▸ **PETUNJUK LATIHAN**
Lanjutkan berita tentang sikap Presiden Jokowi terhadap putusan MK yang membatalkan kewenangan Mendagri, mulai tepat setelah kalimat terakhirnya.

Presiden Hormati MK Terkait Pembatalan Kewenangan Mendagri

id Presiden Jokowi

Presiden Hormati MK Terkait Pembatalan Kewenangan Mendagri

Presiden Joko Widodo (Jokowi). (Antara)

Semarang, (Antara Sumbar) - Presiden Joko Widodo mengatakan menghormati keputusan Mahkamah Konstitusi terkait dengan pembatalan kewenangan Menteri Dalam Negeri untuk menghapus peraturan-peraturan daerah yang bermasalah.

"Kita sebenarnya ingin menyederhanakan, ingin menghapus dan menghilangkan hambatan-hambatan dalam perizinan investasi baik di pusat maupun daerah, tapi kita juga sangat menghargai apa yang sudah diputuskan MK," kata Presiden Jokowi di Kabupaten Semarang, Jawa Tengah, Sabtu.

Hal tersebut disampaikan Presiden Jokowi di sela kunjungan kerja proyek pembangunan jalan tol Semarang-Solo seksi III ruas Bawen-Salatiga.

Lebih lanjut Presiden Jokowi menjelaskan bahwa masyarakat memerlukan sebuah penyederhanaan perizinan dan kecepatan perizinan dalam rangka investasi sehingga bisa memperbaiki pertumbuhan ekenomi di Indonesia.

▸ **CATATAN TERSIMPAN**

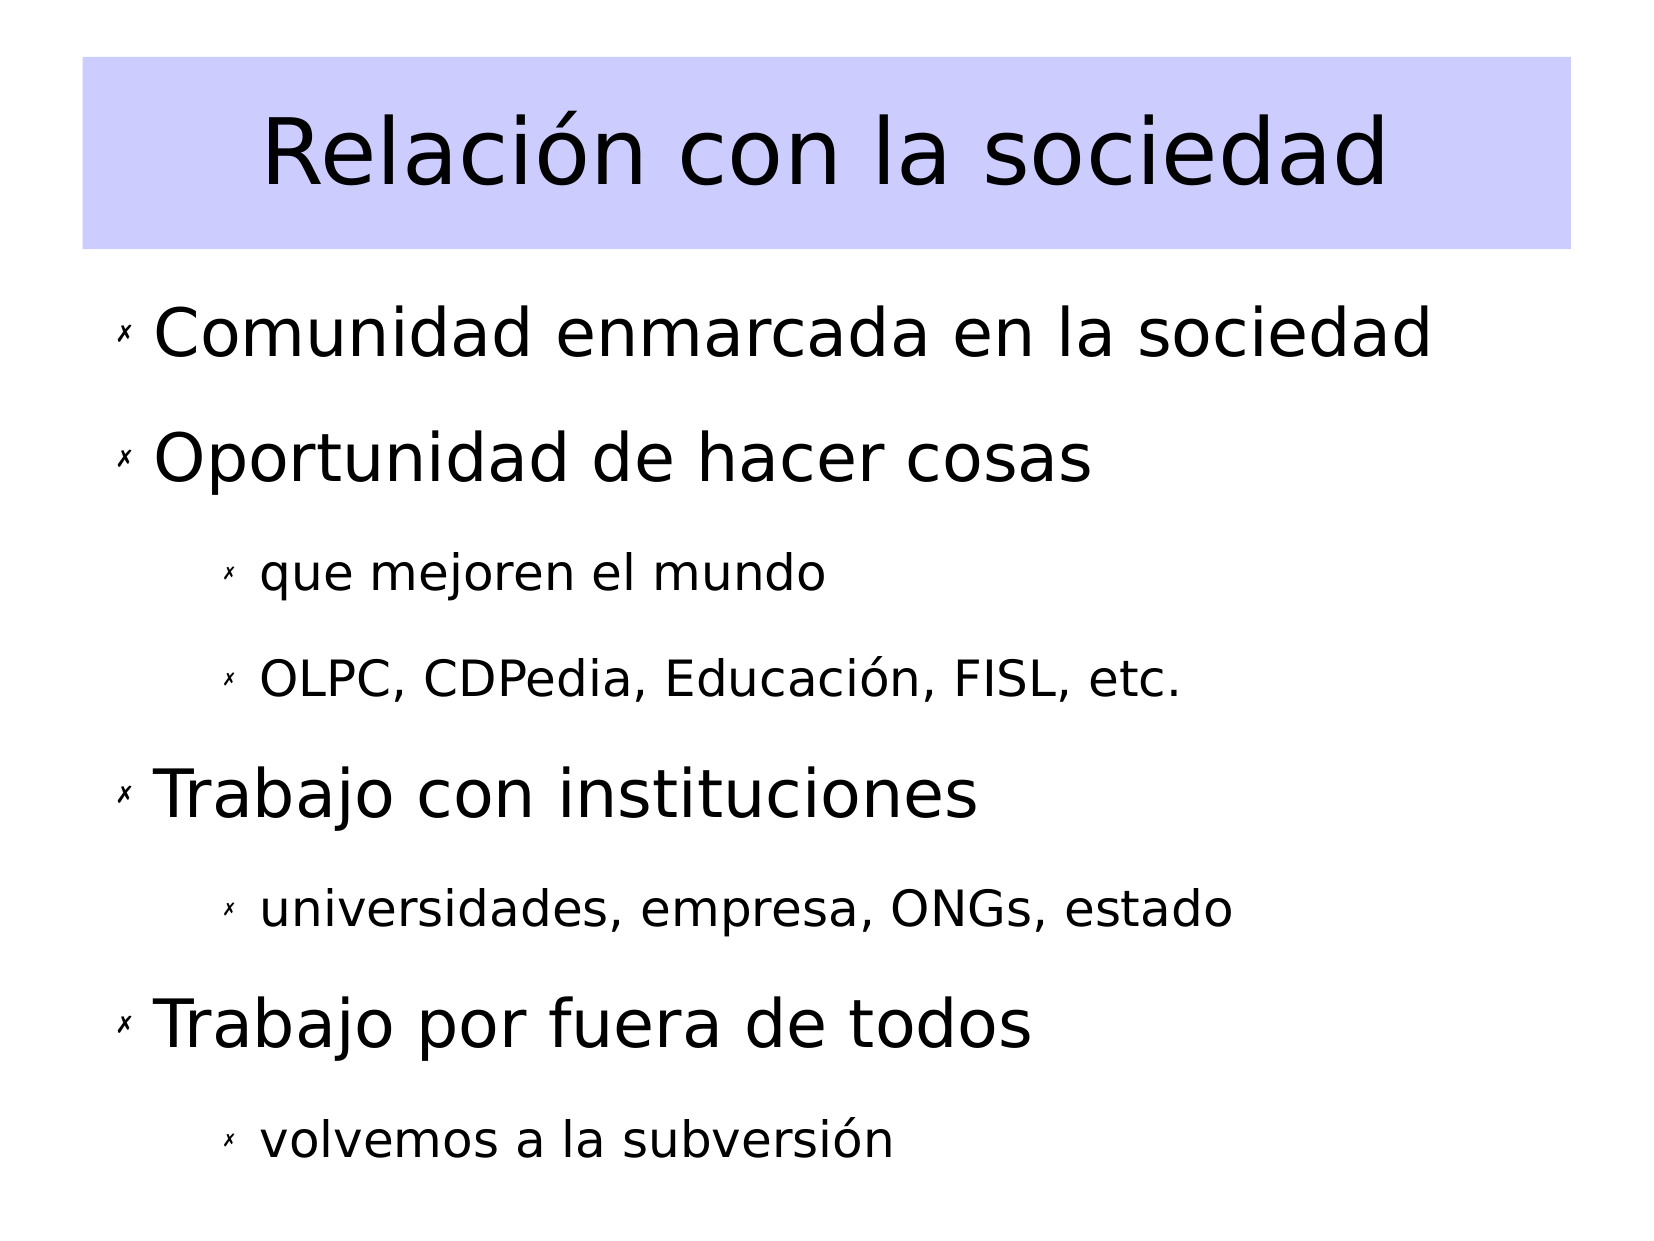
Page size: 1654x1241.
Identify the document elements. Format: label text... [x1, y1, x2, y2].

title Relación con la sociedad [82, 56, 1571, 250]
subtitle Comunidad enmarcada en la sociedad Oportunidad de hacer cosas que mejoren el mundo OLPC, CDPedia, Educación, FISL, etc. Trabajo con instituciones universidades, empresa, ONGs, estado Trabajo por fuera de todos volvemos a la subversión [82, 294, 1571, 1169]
* * *
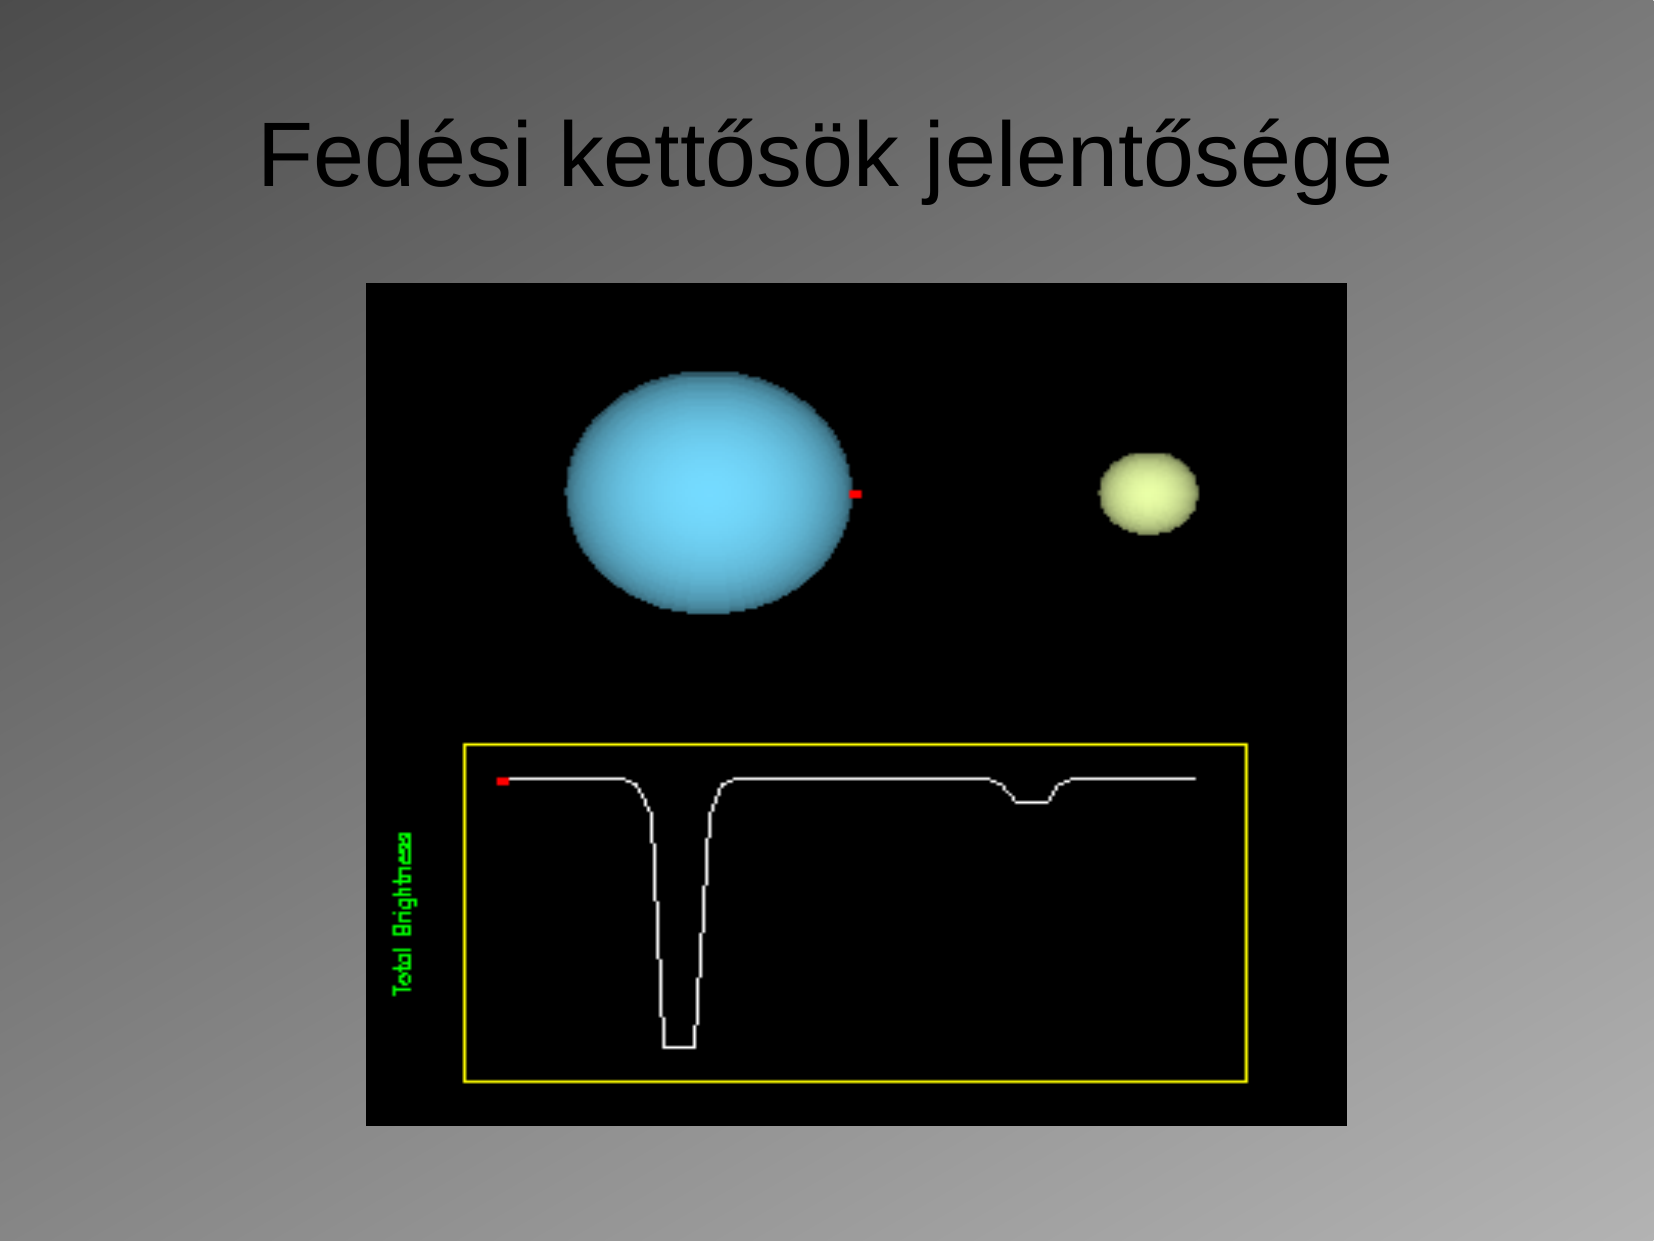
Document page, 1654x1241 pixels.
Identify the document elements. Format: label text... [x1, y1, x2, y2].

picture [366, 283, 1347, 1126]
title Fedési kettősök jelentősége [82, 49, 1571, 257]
==
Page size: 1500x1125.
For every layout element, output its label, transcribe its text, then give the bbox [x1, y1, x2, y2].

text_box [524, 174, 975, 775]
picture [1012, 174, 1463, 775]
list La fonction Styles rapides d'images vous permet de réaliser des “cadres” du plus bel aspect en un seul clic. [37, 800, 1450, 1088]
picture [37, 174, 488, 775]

▸ **JAWABAN TUGAS**
"Itu sebuah keputusan yang harus kita hormati dan kita harus sadar bahwa kita Negara Kesatuan Republik Indonesia dan tanggung jawab saya itu dari pusat sampai daerah. Itu semua harus diselesaikan," kata Presiden Jokowi yang didampingi Menteri Pekerjaan Umum dan Perumahan Rakyat Basuki Hadimuljono serta Menteri Perhubungan Budi Karya Sumadi.

Pembatalan tersebut berlaku setelah MK mengabulkan uji materi Undang-Undang Nomor 23 Tahun 2014 tentang Pemerintah Daerah yang diajukan Asosiasi Pemerintah Kabupaten Seluruh Indonesia (Apkasi) dan sejumlah pihak.

Pada Rabu (4/4) MK mengabulkan permohonan Asosiasi Pemerintah Kabupaten Seluruh Indonesia (Apkasi) dan kawan-kawan mengenai pasal 251 Undang-Undang Nomor 23 Tahun 2014 tentang Pemerintahan Daerah .

MK mengabulkan permohonan pemohon sepanjang pengujian Pasal 251 ayat (2), ayat (3), dan ayat (8) serta ayat (4). Pasal 251 ayat 1 UU Pemda menyatakan: perda provinsi dan peraturan gubernur yang bertentangan dengan ketentuan peraturan perundang-undangan yang lebih tinggi, kepentingan umum, dan atau kesusilaan dibatalkan oleh menteri. (*)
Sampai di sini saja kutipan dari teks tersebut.